Realizing that the Jesus myth was really a concatenation of pagan ideas and practices, early Christian fathers decided to account for this fact by calling all the previous gods "demons," and declaring that Satan in his omniscience had foreseen the coming of the true Christ and had invented all these earlier imitations just to confuse people. Even St. Augustine (Retractiones 1.13) had to admit that his religion existed "from the beginning of the human race," and came to be called Christian only after the lifetime of Jesus.
Gospel teachings attributed to Jesus have been found in earlier texts, often word for word, some-like the famous Beatitudes-in Buddhist scriptures. The Golden Rule was not a Christian teaching but a Tantric Buddhist expression of karmic law, repeated in the proverbs of Egypt's Goddess Maat, the Mother of Justice, as well as those of Greece's Goddess Dike, ruler of fate, and of the Jewish sage Hillel. Nothing truly original has been found in any of the Jesus traditions, and the wonder-tales that used to compel belief because of their very incredibility are now dismissed as crude anachronisms persuasive only to the most naive and credulous minds....
And according to Acts 4:13, the apostles were all "unlearned and ignorant men" who could not have been responsible for writing the gospels or anything else. Therefore those who put apostles' names to their gospel writings were forgers, and all the gospels are essentially fakes.
The truth is that the gospels are not reliable "historical" accounts to tell us what Jesus was—or even if he was. But it is fairly clear that he was connected with the myths of pagan saviors, who were mostly nature deities, representing the eternal cycles of life and death. In this respect their myths might point toward an updated religion more firmly founded on the realities of our world.

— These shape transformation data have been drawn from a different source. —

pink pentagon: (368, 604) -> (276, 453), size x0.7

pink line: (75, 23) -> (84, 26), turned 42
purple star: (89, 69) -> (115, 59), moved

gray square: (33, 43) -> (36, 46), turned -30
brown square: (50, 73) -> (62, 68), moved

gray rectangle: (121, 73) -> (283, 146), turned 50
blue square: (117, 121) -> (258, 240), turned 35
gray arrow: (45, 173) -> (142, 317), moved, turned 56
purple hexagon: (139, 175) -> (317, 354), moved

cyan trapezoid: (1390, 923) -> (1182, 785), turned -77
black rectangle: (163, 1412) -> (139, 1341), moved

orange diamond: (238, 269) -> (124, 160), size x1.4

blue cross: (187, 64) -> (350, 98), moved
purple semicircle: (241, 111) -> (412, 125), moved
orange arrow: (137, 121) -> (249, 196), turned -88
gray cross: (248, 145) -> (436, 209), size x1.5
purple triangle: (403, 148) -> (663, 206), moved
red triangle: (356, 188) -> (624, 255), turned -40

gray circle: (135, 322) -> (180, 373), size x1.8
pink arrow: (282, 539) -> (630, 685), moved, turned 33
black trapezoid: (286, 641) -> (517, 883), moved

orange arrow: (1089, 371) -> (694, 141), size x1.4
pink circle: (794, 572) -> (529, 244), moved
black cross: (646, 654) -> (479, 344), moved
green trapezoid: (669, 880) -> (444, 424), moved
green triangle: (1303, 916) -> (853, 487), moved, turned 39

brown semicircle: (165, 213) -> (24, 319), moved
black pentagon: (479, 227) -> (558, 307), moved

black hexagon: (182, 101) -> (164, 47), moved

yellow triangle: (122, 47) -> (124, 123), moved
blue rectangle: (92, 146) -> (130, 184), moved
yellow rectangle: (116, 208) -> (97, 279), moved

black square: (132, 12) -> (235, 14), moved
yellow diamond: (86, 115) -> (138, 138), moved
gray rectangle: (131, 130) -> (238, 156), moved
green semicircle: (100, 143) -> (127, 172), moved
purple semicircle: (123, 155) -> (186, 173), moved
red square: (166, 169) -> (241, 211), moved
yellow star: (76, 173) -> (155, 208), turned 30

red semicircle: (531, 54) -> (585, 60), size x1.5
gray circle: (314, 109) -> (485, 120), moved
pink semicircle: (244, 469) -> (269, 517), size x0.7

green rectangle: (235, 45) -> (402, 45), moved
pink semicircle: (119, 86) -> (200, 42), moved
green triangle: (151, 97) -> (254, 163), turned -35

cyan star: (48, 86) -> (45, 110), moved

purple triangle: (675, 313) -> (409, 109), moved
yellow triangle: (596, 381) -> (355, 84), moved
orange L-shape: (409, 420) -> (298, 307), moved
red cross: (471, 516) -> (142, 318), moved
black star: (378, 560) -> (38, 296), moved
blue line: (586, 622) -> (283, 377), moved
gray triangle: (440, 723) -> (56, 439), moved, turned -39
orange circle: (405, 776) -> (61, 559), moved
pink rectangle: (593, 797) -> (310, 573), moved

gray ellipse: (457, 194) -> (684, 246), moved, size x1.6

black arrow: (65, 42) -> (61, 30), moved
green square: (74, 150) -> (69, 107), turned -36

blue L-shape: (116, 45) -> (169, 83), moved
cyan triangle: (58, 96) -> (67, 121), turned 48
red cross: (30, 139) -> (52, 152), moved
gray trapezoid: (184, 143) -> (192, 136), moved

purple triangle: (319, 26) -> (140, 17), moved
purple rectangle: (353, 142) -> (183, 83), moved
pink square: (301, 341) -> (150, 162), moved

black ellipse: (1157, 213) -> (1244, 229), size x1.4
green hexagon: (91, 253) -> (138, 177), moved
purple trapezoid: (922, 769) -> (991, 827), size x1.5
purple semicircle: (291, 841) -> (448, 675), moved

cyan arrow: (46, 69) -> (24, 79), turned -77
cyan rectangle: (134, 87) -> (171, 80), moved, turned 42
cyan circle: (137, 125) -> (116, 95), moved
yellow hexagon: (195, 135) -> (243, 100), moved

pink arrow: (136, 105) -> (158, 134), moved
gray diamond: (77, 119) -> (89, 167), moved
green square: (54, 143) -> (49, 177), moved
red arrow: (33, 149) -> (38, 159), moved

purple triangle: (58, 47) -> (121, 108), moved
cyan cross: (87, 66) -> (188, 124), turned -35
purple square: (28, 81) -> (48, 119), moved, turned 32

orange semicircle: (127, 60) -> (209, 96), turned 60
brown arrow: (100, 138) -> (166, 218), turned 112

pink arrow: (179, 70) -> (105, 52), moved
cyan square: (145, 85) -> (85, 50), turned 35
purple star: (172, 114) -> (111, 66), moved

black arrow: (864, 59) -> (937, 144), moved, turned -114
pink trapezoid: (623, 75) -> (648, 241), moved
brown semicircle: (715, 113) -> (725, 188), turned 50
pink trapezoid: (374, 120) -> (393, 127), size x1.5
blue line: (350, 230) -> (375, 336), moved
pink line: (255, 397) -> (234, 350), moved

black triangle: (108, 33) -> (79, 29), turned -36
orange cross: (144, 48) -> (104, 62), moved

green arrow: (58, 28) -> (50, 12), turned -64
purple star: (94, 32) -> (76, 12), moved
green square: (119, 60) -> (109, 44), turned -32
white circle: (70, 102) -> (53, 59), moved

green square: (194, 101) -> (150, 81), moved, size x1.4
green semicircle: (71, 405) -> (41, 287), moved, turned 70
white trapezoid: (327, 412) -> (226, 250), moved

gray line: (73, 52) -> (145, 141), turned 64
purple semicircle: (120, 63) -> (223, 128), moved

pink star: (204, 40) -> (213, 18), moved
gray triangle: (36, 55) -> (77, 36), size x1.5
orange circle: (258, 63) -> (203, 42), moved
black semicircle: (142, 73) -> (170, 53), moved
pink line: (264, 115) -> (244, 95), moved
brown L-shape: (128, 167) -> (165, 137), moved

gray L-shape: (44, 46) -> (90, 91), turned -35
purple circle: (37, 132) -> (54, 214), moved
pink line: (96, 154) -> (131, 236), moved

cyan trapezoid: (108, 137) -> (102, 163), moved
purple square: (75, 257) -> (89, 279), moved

Once the Jesus myth is more widely understood as a composite relic of a credulous past, we may be able to go forward toward a more satisfying set of spiritual hopes and insights, and leave behind the simplistic magics of a less enlightened people. We have "modernized" nearly every other aspect of our Western culture. Perhaps it is time to modernize its religion into a form that enlightenment may embrace without insulting its own intelligence.